= Lloyd family (Birmingham) =

Welsh Quaker family

The Lloyd family of Birmingham was a prominent Welsh Quaker family who migrated in the seventeenth century to Birmingham, England, from Dolobran Hall near Meifod, Powys (previously in Montgomeryshire), Wales. The family were involved in manufacturing and in the establishment of Lloyds Bank. The principal residence of the senior branch of the Birmingham family was Farm, Bordesley.

At the outbreak of the First World War Gertrude and John Henry Lloyd had four sons of military age:
- Alan Scrivener Lloyd who enlisted in the Royal Field Artillery and was killed on 4 August 1916 at Ypres.
- Ronald Lloyd joined the Friends' Ambulance Unit in 1914, but following Alan's death enlisted in the Royal Field Artillery.
- Eric Lloyd joined the Friends' Ambulance Unit in 1914 and enlisted in the Navy in 1916.
- Gerald Lloyd was a conscientious objector and undertook alternative civilian service with the YMCA.
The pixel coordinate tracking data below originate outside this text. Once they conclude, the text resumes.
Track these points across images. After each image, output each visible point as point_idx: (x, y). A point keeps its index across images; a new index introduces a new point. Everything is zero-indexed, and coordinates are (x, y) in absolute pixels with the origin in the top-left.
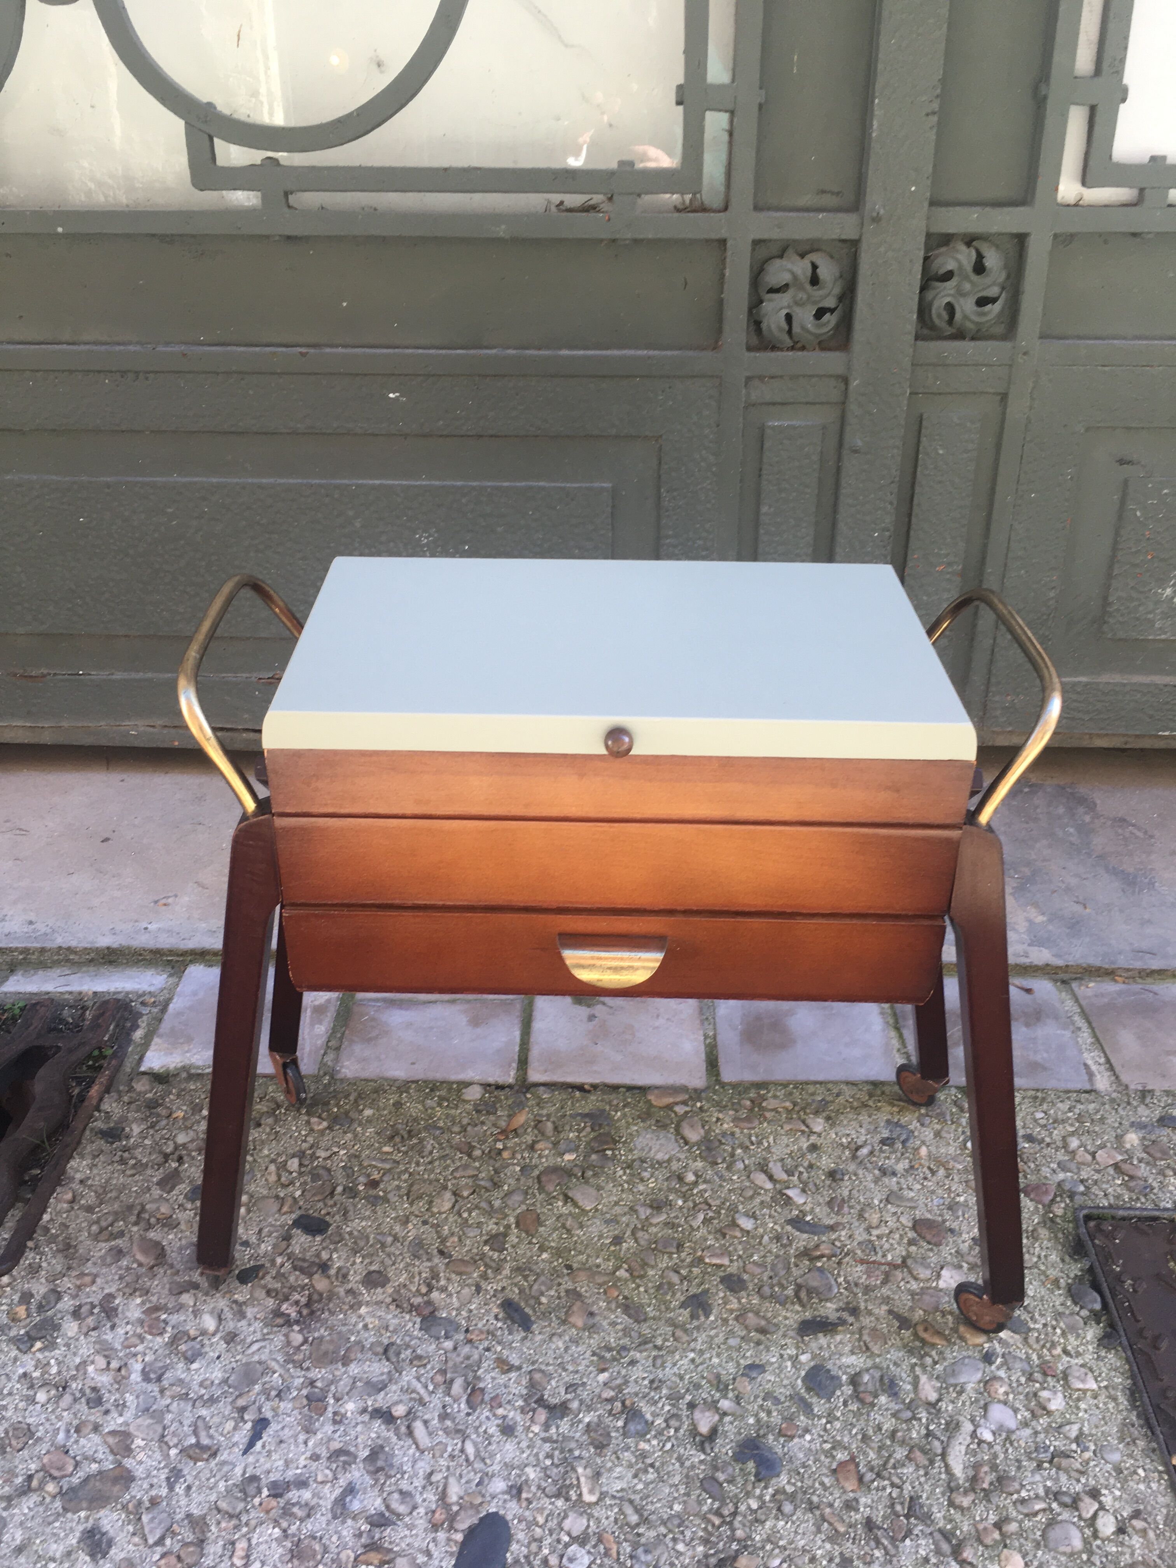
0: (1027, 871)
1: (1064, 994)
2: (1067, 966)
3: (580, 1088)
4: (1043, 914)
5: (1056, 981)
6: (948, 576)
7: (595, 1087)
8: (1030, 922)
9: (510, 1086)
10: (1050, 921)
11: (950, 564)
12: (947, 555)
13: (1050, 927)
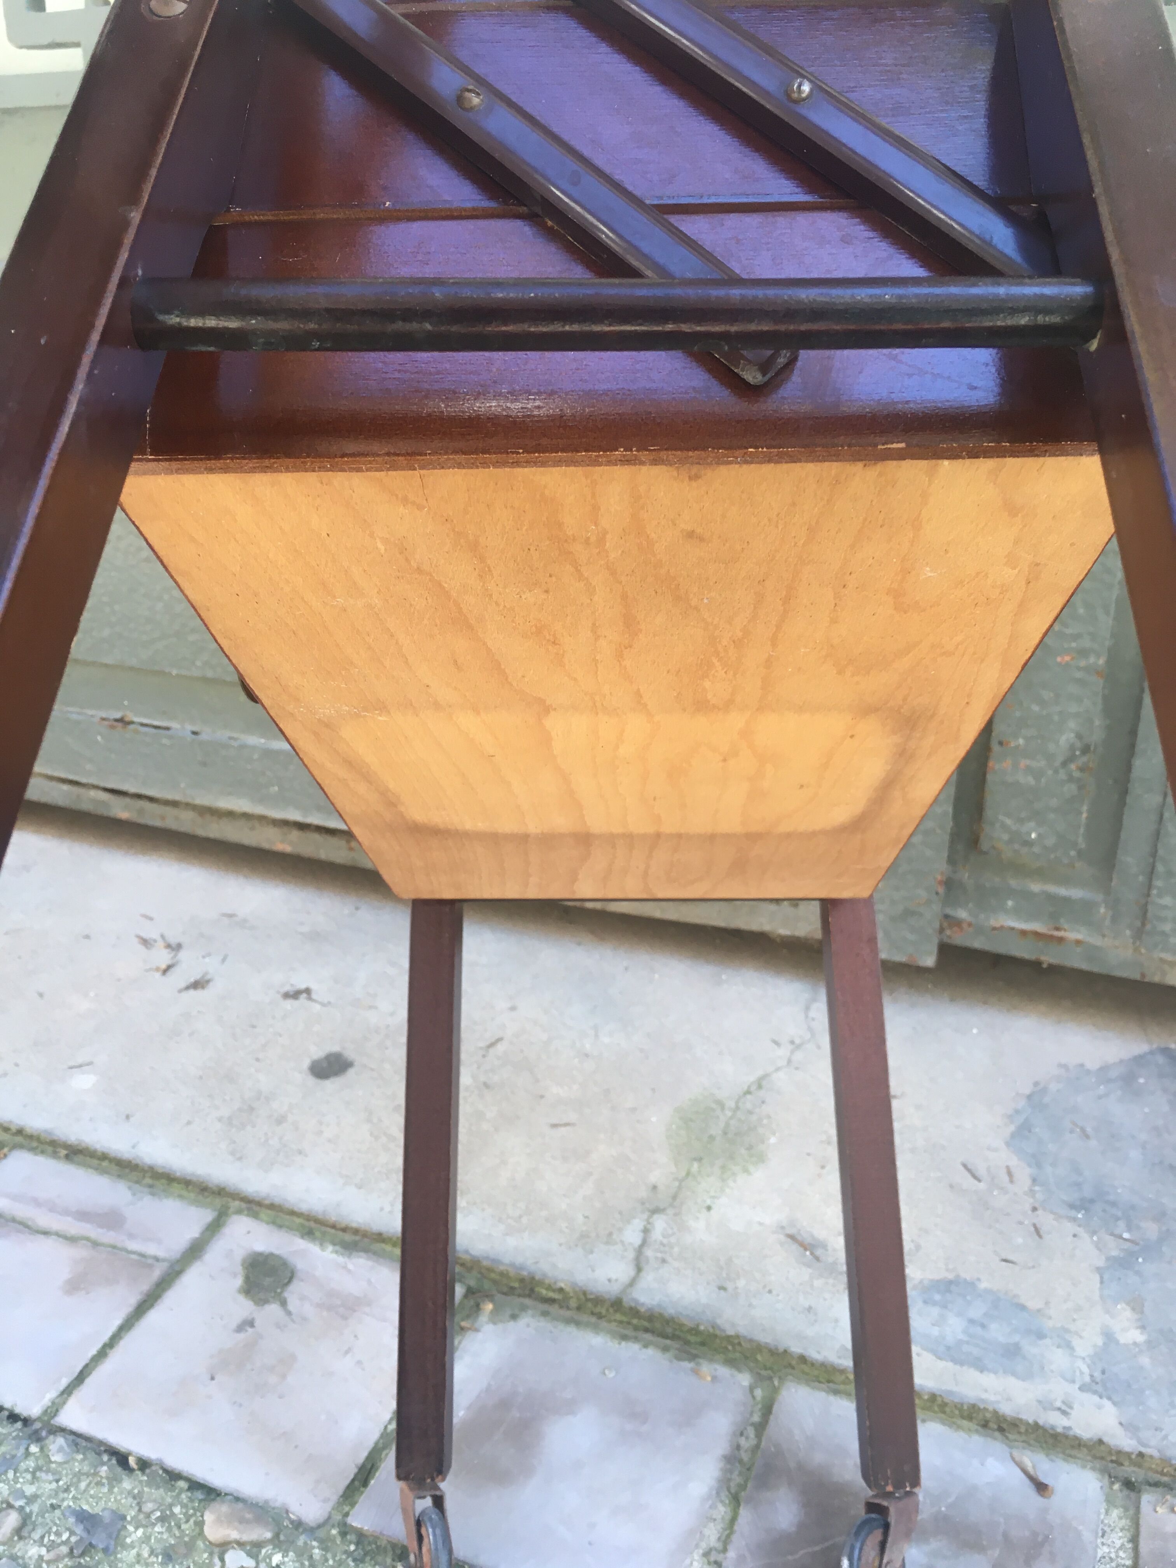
0: (1151, 1230)
1: (1115, 1513)
2: (1141, 1455)
3: (121, 1458)
4: (1143, 1328)
5: (1113, 1478)
6: (1079, 675)
7: (144, 1464)
8: (1109, 1337)
9: (26, 1421)
10: (1150, 1344)
11: (1083, 653)
12: (1076, 637)
13: (1145, 1360)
== Notable family members ==
Prominent members of the family included:
- Sampson Lloyd (1664–1724), iron manufacturer and founder of the family.
- Sampson Lloyd II (1699–1779), co-founded Lloyds Bank.
- Charles Lloyd (1748–1828), banker and philanthropist.
- Charles Lloyd (1775–1839), poet and friend of Charles Lamb, Samuel Taylor Coleridge, and Thomas de Quincey.
- Sampson Lloyd (1820–1889), MP and chairman of Lloyds Bank.
- John Henry Lloyd, Lord Mayor of Birmingham, 1901–1902.
- Bertram Lloyd (1881–1944), social reformer and naturalist.